PR #167: ci: Use a local httpbin instance for tests
Created 79 days ago (currently in draft). This PR proposes using a local instance of httpbin for testing purposes but has not progressed significantly since its creation.
Numerous closed PRs focus on dependency updates, documentation improvements, minor bug fixes, and CI/CD enhancements. Notable mentions include:
PR #446: chore(deps): update dependency setuptools to v73
Merged recently, reflecting ongoing maintenance efforts to keep dependencies up-to-date.
PR #445: docs: remove-webinar
A documentation update that removed outdated webinar information from the README file.
PR #444: chore(deps): update typescript-eslint monorepo to v8.2.0
Another routine dependency update, indicating active maintenance of code quality tools.
The recent activity in the apify/crawlee-python
repository demonstrates several key themes:
A significant number of open and closed PRs are dedicated to tooling improvements and dependency updates. The presence of multiple PRs related to updates from Renovate indicates an automated approach to maintaining dependencies, which is crucial for long-term project health. For example, PRs like #446 and #444 show proactive steps taken by maintainers to ensure that the project remains compatible with the latest versions of critical libraries.
Several open PRs directly address bugs or propose new features (e.g., PR #443 fixing the item_count
issue and PR #410 adding support for custom profiles in Playwright). However, discussions surrounding these changes often highlight the need for additional testing or alternative approaches, as seen in PR #431 where contributors suggested leveraging existing libraries rather than introducing new checks.

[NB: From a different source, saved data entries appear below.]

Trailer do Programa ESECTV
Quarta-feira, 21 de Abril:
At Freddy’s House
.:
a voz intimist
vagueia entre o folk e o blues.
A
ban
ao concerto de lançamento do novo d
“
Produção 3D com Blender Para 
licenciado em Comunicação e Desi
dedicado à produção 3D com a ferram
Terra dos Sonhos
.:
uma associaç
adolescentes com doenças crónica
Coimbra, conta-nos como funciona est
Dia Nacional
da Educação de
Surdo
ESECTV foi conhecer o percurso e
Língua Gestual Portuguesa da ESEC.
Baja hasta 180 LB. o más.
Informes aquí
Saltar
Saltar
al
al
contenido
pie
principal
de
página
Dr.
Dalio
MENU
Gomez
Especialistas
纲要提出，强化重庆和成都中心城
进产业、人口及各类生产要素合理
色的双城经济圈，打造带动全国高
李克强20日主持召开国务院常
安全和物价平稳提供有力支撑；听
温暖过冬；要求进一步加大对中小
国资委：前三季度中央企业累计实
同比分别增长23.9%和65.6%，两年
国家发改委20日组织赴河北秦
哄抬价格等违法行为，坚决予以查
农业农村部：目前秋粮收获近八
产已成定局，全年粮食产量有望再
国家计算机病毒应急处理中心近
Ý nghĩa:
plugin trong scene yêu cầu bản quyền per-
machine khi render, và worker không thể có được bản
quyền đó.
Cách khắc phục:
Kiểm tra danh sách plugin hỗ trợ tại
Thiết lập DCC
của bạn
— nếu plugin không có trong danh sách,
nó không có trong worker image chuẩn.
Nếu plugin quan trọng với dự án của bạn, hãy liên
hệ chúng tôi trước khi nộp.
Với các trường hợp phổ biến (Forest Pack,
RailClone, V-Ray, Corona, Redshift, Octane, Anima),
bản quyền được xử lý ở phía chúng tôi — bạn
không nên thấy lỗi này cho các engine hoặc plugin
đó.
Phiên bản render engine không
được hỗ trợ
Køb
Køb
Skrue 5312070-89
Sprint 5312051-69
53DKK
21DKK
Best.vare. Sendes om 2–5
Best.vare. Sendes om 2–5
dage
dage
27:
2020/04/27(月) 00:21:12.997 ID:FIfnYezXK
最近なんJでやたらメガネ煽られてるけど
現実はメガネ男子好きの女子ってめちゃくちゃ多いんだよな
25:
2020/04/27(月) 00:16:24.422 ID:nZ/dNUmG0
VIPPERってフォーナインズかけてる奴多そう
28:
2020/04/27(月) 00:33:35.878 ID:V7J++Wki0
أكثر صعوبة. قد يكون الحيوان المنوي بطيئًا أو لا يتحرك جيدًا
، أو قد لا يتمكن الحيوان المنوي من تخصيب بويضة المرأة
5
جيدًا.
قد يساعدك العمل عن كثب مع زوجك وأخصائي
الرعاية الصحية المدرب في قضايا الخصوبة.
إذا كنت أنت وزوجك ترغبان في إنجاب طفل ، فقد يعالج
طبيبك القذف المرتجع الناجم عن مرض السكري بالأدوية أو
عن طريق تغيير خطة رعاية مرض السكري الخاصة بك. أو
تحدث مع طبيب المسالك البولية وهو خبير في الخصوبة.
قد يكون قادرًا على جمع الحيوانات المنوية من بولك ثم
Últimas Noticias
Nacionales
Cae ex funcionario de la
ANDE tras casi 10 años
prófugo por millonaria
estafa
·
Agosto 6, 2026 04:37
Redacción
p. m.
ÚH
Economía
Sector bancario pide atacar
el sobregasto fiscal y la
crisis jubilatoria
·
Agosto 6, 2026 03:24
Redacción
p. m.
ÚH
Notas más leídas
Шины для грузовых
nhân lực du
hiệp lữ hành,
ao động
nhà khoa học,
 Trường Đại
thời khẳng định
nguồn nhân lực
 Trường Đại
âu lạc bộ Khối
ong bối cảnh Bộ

The comments on various PRs reflect an engaged community focused on code quality and best practices. Contributors are encouraged to add tests (as noted in multiple reviews), which indicates a collaborative environment where code reliability is prioritized. The discussions also reveal differing opinions on implementation strategies, particularly regarding URL handling in PR #431, showcasing healthy debate about the best solutions.
While there is robust activity in terms of merging PRs and addressing issues, some older PRs remain open or have been stalled (e.g., PR #167), which may indicate areas where contributors are less active or where there are unresolved discussions about implementation details. Additionally, the draft status of some older PRs suggests that contributors may be awaiting further input or resources before proceeding.
Overall, the pull request activity within the apify/crawlee-python
repository illustrates a dynamic development environment with a strong emphasis on maintaining code quality through regular updates and community collaboration. However, it also highlights areas where further engagement or clarity may be needed to streamline contributions and enhance project momentum.
Vlada Dusek (vdusek)
setuptools
and typescript-eslint
.Jan Buchar (janbuchar)
ParselCrawler
, blocking detection for PlaywrightCrawler
, and improvements in request handling.Saurav Jain (souravjain540)
Martin Adámek (B4nan)
Renovate Bot (renovate[bot])
Apify Release Bot
ParselCrawler
and enhancements in existing crawlers show a commitment to expanding functionality.The development team is actively engaged in both feature development and maintenance of the Crawlee project. The emphasis on dependency management, documentation, and collaborative efforts highlights a mature development process aimed at delivering a robust web scraping solution. The team's activities reflect a balance between introducing new capabilities while ensuring existing functionalities are stable and well-documented.